Am 12.01.2014 22:42, schrieb Miroslav Suchy:
> On 01/12/2014 08:27 PM, Reindl Harald wrote:
>> "dnf clean all" without "dnf --enablerepo=updates-testing clean all" does
>> exactly *nothing*  in case of "updates-testing", the same for YUM simply
>> because folders of non-enabled repos are not relevant for any operation
> 
> And is this correct behavior? (and yum behaves same way, so same question 
> apply to yum as well).

no, i only explained the current state of play

looking at the word "all" and it's meaing clearly *no*
looking at the thread and result of the behavior clearely *no*
looking at that people use "updates-testing" with --enablerepo *no*
looking at the fact that i do not trust the word "all" clearly *no*

> Man page for yum state:
> 
> yum clean metadata
> Eliminate  all  of the files which yum uses to determine the remote 
> availability of packages. Using this option
> will force yum to
> download all the metadata the next time it is run.

......

**Task to carry out:** Reproduce the passage of the message that begins with the words "no, i only explained" and ends with "time it is run.", substituting "repository data" for each occurrence of "metadata".

**Supplied material:**
......

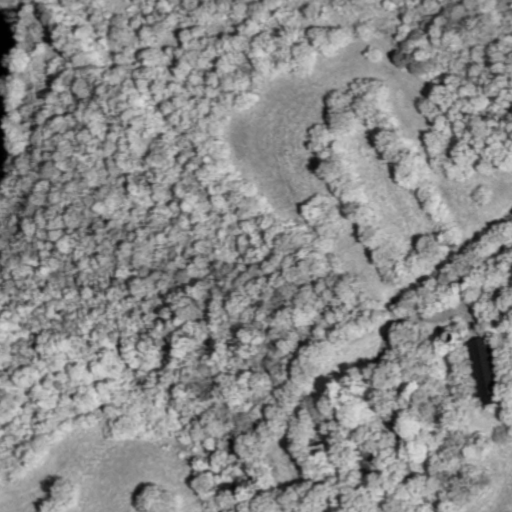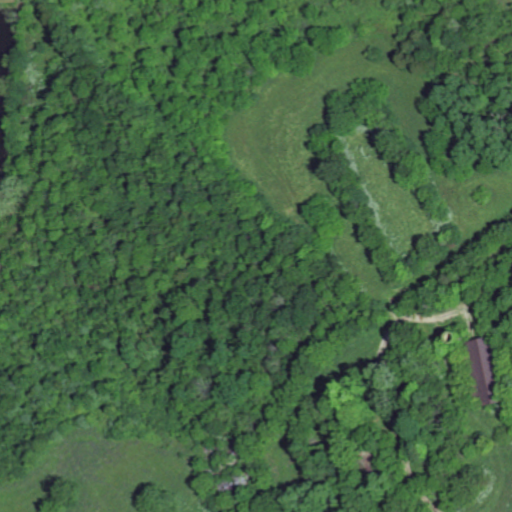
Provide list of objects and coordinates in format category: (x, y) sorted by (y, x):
road: (468, 278)
building: (496, 369)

......

**Task solution:**
no, i only explained the current state of play

looking at the word "all" and it's meaing clearly *no*
looking at the thread and result of the behavior clearely *no*
looking at that people use "updates-testing" with --enablerepo *no*
looking at the fact that i do not trust the word "all" clearly *no*

> Man page for yum state:
> 
> yum clean repository data
> Eliminate  all  of the files which yum uses to determine the remote 
> availability of packages. Using this option
> will force yum to
> download all the repository data the next time it is run.